Methods: A total of 90 IFX-treated UC patients was analysed retrospectively. For evaluation of disease activity, the colitis activity index (CAI) was calculated. Genotyping for UC-associated variants in the IL23R gene and the IL2/IL21 region was performed.
Results: At week 2 (after the first IFX infusion), 64.1% of IFX-treated patients had clinical response to IFX and 51.3% were in remission. At week 14 (after three IFX infusions), 61.0% showed clinical response and 52.5% were in remission. The mean CAI decreased significantly from 10.4 points at week 0 to 5.1at week 2 (p<0.001), 4.4at week 6 (p<0.001), and 5.0at week 14 (p<0.001).
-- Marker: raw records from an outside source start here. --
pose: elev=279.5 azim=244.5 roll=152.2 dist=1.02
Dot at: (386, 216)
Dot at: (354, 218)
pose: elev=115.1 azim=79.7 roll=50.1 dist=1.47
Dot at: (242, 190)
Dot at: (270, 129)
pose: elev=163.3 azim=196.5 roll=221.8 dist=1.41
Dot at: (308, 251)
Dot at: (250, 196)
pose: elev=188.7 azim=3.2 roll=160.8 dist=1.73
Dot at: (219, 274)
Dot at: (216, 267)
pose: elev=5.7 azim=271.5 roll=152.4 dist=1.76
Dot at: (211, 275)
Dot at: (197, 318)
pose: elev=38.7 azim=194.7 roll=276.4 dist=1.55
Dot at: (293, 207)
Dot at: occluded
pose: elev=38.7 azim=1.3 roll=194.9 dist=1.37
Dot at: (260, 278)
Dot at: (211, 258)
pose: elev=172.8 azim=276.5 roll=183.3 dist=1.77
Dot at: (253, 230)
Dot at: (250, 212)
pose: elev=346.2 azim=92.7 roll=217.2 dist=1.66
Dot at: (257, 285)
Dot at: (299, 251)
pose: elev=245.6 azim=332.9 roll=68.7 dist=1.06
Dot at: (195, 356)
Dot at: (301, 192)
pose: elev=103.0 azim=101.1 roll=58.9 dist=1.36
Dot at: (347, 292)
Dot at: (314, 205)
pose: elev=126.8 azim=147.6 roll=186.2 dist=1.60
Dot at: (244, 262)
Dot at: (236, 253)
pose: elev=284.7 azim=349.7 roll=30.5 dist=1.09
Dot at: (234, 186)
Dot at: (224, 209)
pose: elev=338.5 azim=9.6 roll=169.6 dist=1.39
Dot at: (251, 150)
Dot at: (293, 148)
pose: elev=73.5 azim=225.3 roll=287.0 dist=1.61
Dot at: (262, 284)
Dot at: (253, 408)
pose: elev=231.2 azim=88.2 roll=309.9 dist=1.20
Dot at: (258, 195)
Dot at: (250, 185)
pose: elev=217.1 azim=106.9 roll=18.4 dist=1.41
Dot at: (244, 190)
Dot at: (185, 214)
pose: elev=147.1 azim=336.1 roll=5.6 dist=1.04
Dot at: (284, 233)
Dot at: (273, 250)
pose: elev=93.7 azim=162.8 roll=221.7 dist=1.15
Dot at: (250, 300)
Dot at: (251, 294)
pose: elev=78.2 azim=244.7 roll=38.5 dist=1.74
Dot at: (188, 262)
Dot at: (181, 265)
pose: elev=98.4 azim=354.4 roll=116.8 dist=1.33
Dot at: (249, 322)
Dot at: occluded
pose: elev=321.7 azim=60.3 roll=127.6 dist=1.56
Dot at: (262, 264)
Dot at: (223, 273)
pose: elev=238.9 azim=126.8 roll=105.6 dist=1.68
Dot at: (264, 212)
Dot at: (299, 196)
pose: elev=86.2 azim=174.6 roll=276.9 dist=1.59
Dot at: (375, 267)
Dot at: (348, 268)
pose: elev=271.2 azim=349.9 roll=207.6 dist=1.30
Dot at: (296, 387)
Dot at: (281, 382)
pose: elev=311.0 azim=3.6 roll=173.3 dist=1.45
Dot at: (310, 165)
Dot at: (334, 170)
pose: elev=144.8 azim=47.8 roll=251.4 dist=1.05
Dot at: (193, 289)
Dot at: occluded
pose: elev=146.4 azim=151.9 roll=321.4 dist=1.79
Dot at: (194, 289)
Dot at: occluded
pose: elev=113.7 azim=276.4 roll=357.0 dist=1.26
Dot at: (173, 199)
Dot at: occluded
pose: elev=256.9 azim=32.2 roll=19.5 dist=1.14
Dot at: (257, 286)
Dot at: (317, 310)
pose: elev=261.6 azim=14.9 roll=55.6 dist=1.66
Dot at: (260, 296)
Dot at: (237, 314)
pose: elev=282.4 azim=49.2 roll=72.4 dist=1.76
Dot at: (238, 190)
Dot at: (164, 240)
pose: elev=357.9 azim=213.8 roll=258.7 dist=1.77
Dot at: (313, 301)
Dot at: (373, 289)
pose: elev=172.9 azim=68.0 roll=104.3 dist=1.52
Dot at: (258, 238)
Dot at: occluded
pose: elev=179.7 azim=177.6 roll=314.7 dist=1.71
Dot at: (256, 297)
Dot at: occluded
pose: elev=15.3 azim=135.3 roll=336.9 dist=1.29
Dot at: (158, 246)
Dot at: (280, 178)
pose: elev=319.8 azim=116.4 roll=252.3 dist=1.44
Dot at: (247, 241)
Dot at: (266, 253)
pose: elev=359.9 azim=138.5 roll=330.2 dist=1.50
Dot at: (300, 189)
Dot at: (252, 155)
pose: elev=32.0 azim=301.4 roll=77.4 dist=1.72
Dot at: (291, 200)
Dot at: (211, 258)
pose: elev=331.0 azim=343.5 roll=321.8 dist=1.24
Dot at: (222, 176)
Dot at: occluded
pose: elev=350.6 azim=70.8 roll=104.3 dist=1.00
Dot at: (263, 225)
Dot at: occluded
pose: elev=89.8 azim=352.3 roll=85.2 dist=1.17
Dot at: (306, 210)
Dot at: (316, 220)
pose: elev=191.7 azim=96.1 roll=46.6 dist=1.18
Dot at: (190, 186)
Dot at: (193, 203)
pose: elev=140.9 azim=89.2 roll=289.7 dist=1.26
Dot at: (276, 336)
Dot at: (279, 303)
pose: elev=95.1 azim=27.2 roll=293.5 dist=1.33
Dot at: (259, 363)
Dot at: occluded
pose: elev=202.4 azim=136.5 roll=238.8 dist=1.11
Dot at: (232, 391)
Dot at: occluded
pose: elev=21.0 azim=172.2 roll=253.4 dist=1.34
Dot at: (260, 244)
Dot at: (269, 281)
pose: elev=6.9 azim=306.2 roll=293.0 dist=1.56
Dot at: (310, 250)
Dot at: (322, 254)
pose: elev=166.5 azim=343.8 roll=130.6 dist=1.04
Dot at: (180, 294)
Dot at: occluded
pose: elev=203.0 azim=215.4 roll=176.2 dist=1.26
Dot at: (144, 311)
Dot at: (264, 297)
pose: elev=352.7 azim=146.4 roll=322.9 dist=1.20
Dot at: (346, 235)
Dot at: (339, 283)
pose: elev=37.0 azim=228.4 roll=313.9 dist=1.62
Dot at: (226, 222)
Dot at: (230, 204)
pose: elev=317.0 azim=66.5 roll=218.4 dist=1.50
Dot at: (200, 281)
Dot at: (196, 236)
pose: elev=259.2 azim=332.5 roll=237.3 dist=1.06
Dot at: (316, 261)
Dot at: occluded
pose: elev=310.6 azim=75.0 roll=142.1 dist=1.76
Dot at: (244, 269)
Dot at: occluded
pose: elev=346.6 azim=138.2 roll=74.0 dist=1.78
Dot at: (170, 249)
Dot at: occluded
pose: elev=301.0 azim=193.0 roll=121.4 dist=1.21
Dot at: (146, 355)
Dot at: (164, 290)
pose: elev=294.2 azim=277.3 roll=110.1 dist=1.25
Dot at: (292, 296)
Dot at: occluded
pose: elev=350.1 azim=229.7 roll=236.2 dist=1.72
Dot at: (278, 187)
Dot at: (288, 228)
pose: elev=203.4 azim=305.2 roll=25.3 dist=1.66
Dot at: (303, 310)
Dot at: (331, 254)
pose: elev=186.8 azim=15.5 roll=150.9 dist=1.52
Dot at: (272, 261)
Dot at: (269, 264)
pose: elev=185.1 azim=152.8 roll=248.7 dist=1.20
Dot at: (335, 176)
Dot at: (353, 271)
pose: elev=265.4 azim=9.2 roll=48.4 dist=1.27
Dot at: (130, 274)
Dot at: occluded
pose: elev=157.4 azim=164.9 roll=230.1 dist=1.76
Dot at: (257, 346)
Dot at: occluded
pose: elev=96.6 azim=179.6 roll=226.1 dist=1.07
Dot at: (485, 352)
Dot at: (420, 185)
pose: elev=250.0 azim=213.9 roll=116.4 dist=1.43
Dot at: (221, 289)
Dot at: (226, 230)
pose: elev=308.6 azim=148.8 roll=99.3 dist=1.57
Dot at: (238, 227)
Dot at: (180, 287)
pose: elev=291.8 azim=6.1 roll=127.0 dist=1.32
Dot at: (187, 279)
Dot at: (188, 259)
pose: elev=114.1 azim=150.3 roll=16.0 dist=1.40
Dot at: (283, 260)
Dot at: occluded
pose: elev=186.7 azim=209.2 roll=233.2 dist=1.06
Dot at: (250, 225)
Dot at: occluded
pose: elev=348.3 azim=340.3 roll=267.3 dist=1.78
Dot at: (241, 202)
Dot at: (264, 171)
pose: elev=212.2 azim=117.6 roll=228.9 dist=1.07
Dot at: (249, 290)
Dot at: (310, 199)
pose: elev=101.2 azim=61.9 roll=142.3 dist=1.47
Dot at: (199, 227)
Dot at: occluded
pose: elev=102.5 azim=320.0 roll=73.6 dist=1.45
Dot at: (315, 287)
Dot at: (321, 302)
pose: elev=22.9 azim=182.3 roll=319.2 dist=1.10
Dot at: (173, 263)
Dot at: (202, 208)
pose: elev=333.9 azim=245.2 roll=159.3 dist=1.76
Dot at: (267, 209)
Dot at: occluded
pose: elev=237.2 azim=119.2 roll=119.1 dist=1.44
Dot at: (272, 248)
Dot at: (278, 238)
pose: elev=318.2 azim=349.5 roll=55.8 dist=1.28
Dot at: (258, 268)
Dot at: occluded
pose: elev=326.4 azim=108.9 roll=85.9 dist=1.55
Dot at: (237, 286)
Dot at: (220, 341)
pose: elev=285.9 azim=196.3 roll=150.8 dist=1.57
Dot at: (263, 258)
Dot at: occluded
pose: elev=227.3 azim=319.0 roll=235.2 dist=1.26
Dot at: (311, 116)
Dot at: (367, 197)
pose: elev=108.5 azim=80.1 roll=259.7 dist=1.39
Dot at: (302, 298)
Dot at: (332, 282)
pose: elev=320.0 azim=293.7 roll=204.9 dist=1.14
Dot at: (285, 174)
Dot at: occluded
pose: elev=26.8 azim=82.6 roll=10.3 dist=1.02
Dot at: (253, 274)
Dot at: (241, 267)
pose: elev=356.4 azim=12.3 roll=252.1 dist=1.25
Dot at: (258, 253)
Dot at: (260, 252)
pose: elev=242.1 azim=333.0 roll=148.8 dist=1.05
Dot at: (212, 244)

Similarly, IFX therapy significantly decreased markers of systemic inflammation such as C-reactive protein levels and leukocyte counts (p=0.01 and p=0.001, respectively; week 2 vs. week 0). Multivariate regression analysis identified high CAI before IFX therapy (p=0.01) and negative pANCA status (p=0.01) as independent positive predictors for response to IFX. Homozygous carriers of IBD risk-increasing IL23R variants were more likely to respond to IFX than homozygous carriers of IBD risk-decreasing IL23R variants (74.1% vs. 34.6%; p=0.001). In contrast, there were no significant differences between responders and non-responders regarding the distribution of IL2/IL21 genotypes. No serious adverse IFX-related event requiring hospitalization was recorded.
Conclusion: Patients with moderate-to-severe UC can be effectively and safely treated with IFX. A high CAI before IFX therapy, pANCA seropositivity, and the IL23R genotype are predictors of early response to IFX.